In the album review, what is Annie Clark wearing on the promotional posters for Daddy's Home?
*** SUPPLIED TEXT ***
It’s intriguing critical candy, then, when a rock star known for her glamour and sleek presentation—both aesthetic and melodic—teases a new album with an illicit and much more personal twist. Daddy's Home soundtracks her father’s release from a medium-security prison for a high profile, white-collar crime, and the album welcomes him with a pastiche of the 1970’s acts he raised her on.

One look at the promotional posters would have you convinced (and a little hopeful?) that Daddy's Home would go full camp. Standing in cross-armed contrapposto in a maroon leisure suit and white platform boots, Annie Clark sports a Gena Rowlands bob and a defiant smile (and looking for the life of me like a blonde Shelley Duvall). The copy parodies vintage magazine ads from the era: “St. Vincent is back with a record of all-new songs. Warm Wurlitzers and wit, glistening guitars and grit, with sleaze and style for days. Taking you from uptown to downtown with the artist who makes you expect the unexpected. So sit back, light up, and by all means have that bourbon waiting, because DADDY’S HOME.” It’s John Cassavetes, it’s Pulp Fiction, it’s Andy Warhol. It even cheekily advertises an 8-track release. It’s practically begging for an alter ego frontwoman. Sadly, she never appears.

The backdrop is there and it’s pervasive: the post-hippie, pre-disco seventies New York City scene. But as loose and laid back as the record is, a smoky lounge act full of distortion and wah, it’s all in service of the era’s aesthetic—as carefully tailored as that maroon suit. We’re told it’s a personal record, so we believe it, but there’s not much to latch onto for proof. Instead, Daddy's Home seems to equate introspection with melancholy, or, worse still, monotony.
*** End of SUPPLIED TEXT ***
*** PROVIDED DATA ***
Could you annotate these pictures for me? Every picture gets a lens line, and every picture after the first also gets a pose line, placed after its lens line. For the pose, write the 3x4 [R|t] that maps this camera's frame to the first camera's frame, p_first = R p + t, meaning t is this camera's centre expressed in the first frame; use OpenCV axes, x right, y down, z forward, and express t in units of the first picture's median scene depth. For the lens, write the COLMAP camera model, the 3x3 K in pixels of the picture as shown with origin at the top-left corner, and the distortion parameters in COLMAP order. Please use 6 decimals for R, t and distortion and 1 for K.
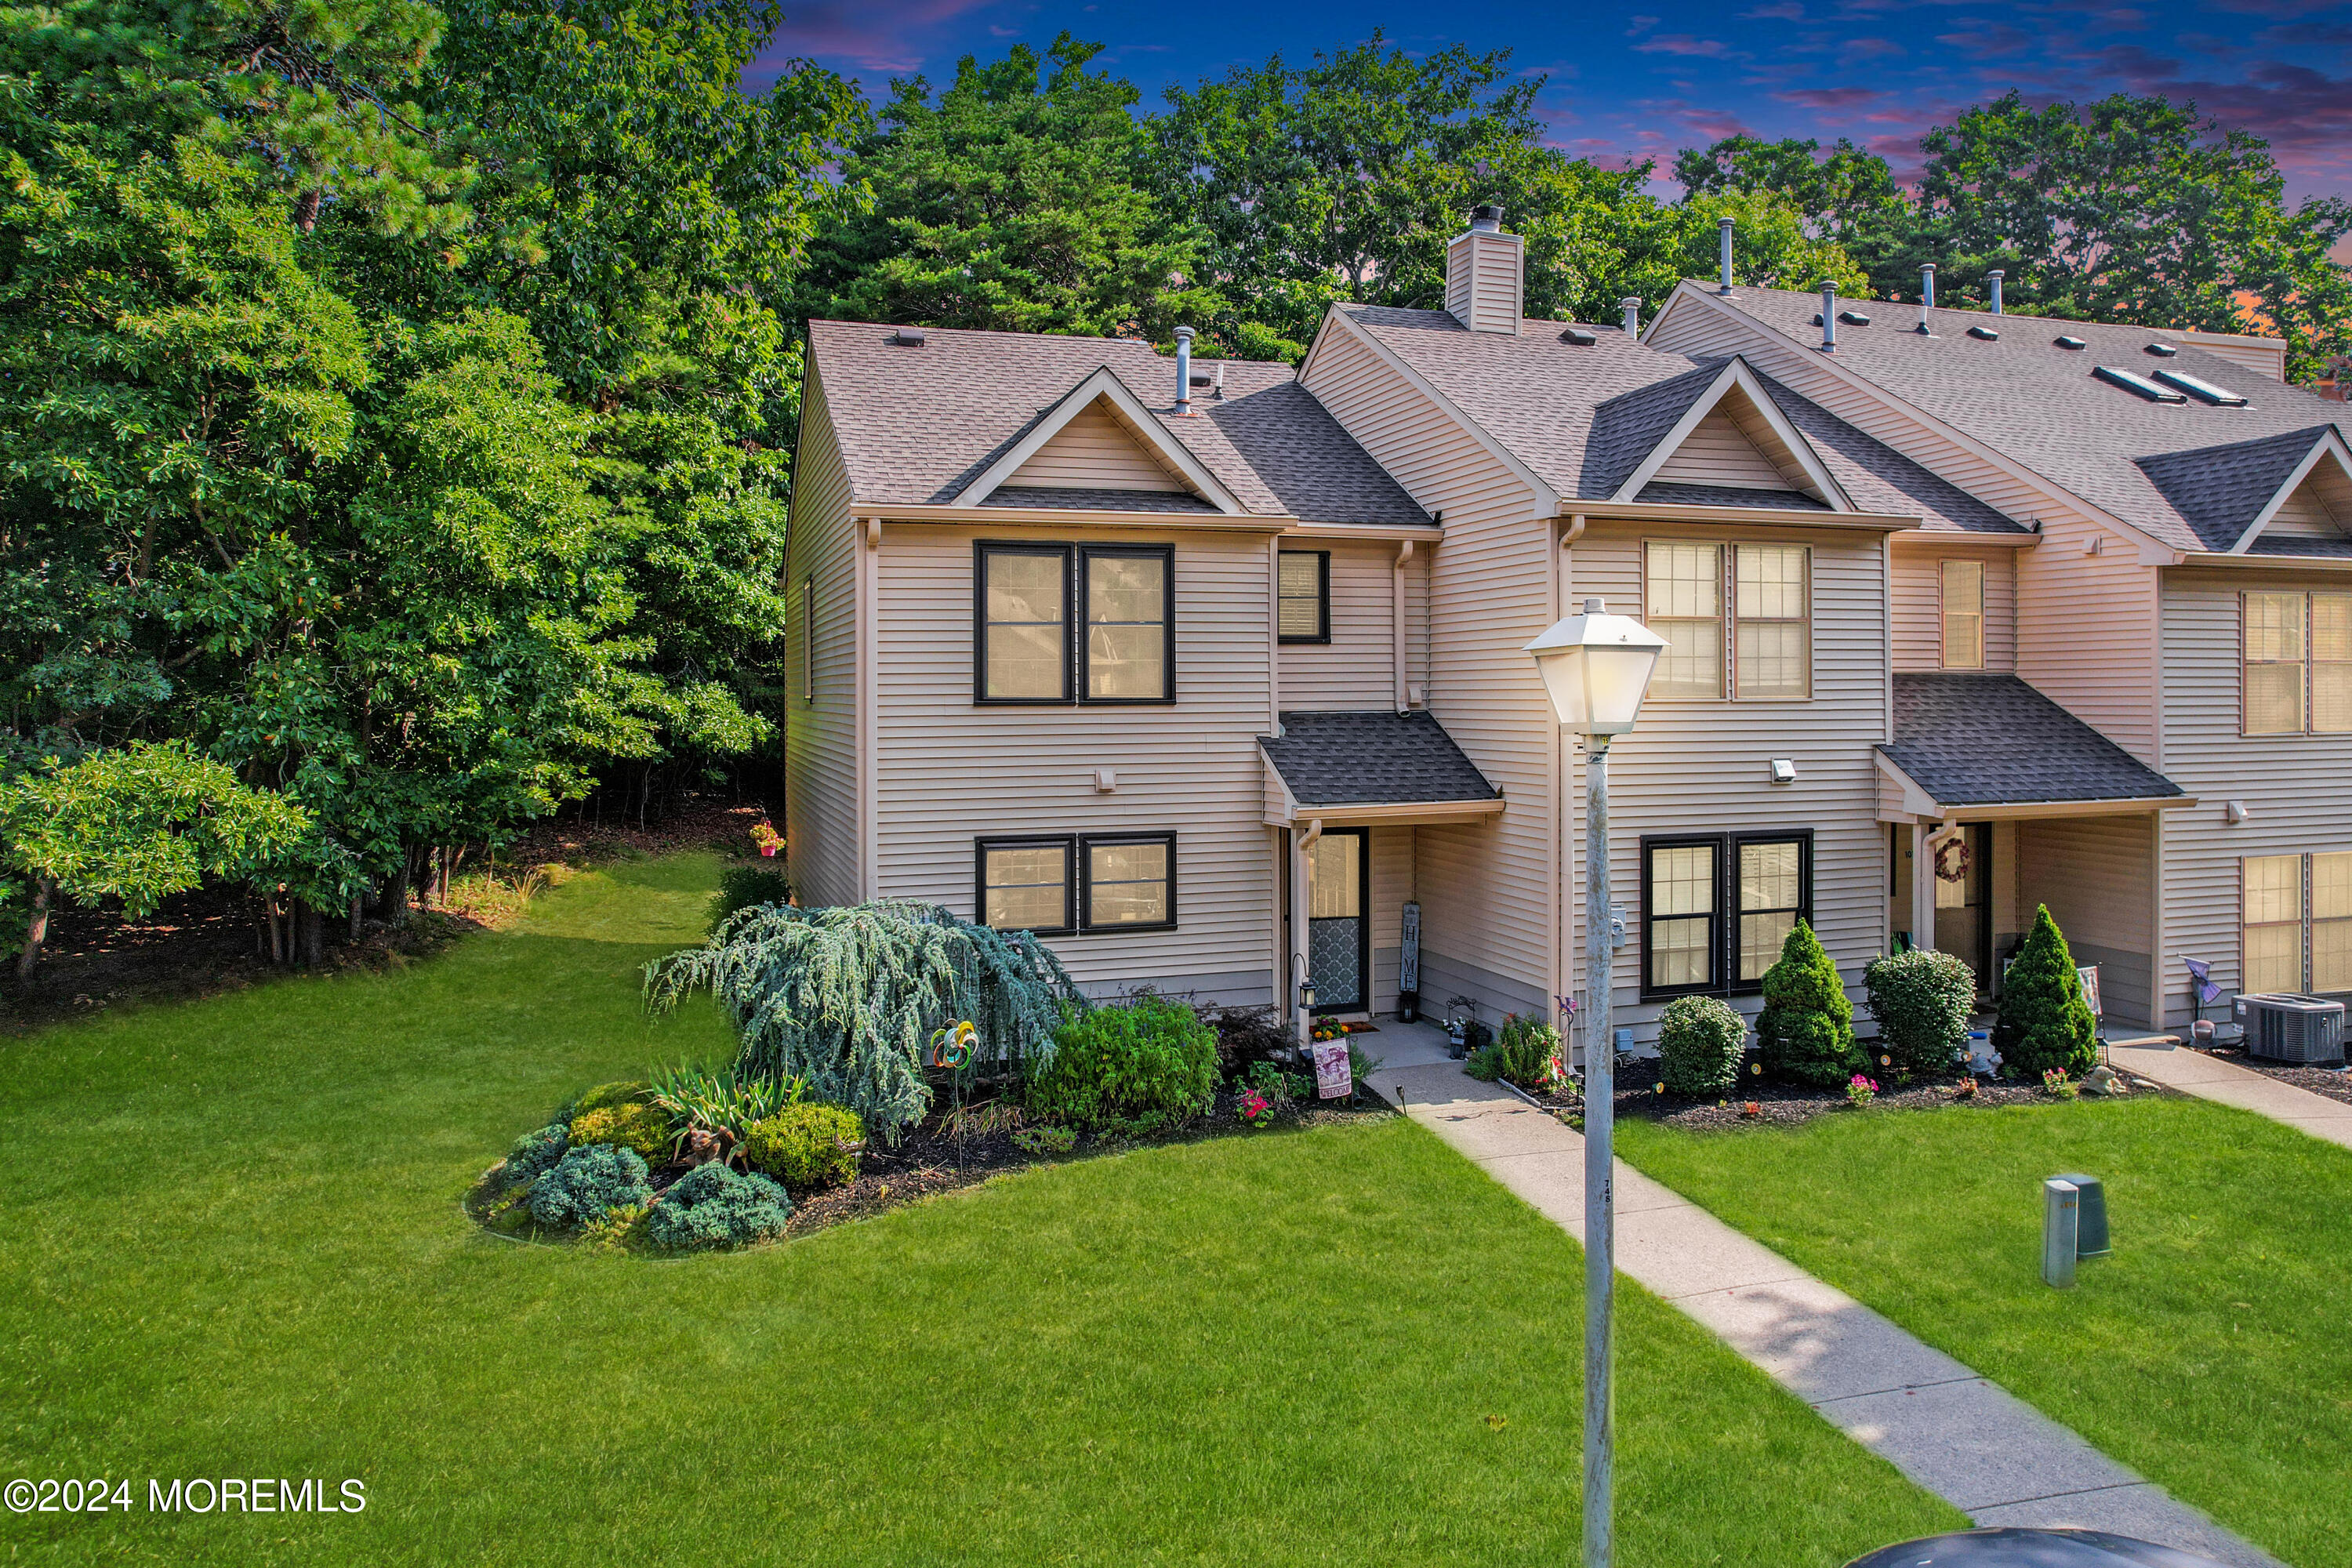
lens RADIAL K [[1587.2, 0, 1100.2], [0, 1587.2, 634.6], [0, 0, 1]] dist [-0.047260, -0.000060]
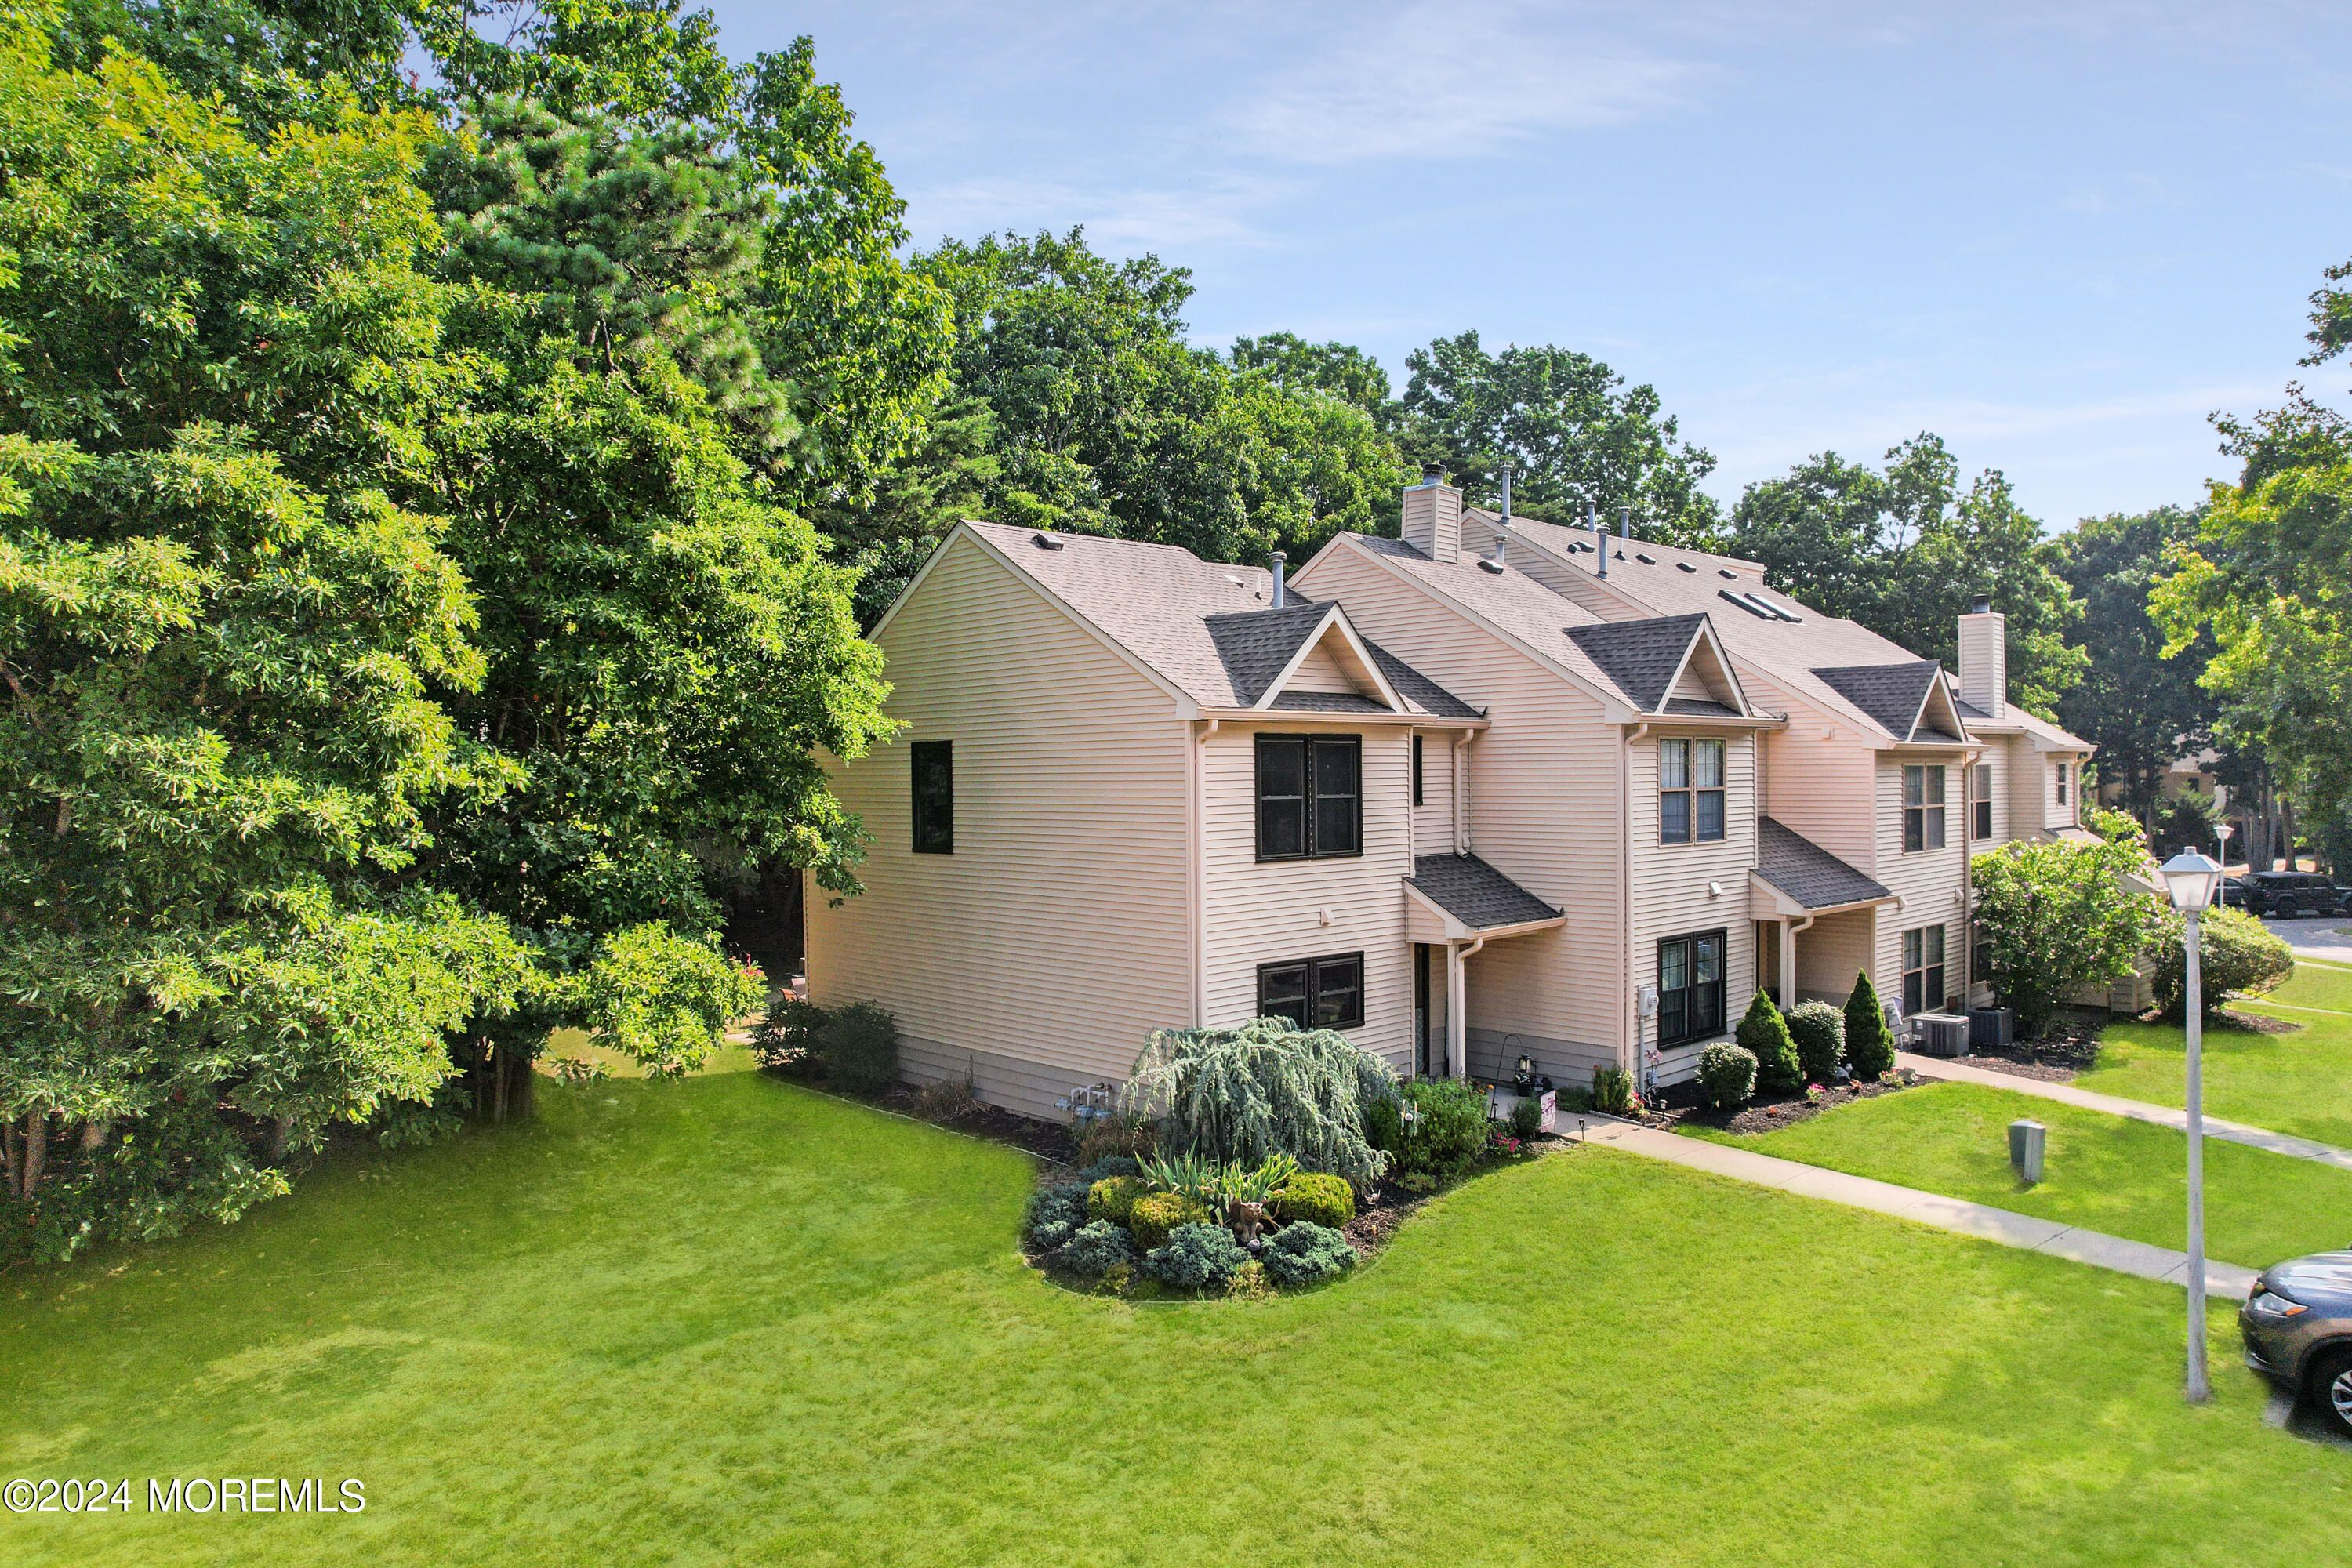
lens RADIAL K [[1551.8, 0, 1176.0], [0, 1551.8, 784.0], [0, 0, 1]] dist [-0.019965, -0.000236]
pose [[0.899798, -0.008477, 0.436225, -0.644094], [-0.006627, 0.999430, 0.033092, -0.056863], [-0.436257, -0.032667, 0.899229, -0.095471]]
*** End of PROVIDED DATA ***
*** PROVIDED DATA ***
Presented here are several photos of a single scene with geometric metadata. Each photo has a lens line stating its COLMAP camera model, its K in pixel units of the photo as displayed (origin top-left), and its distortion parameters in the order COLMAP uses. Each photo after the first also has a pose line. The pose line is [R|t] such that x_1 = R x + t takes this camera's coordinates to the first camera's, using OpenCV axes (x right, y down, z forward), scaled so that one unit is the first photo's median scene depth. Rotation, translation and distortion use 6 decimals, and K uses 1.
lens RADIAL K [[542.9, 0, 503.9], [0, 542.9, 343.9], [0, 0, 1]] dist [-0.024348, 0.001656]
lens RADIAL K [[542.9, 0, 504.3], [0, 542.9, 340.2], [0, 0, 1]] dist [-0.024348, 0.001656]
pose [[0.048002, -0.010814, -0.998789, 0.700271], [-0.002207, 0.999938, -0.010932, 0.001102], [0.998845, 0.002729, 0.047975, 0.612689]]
*** End of PROVIDED DATA ***
EXERCISE OUTPUT - A maroon leisure suit and white platform boots.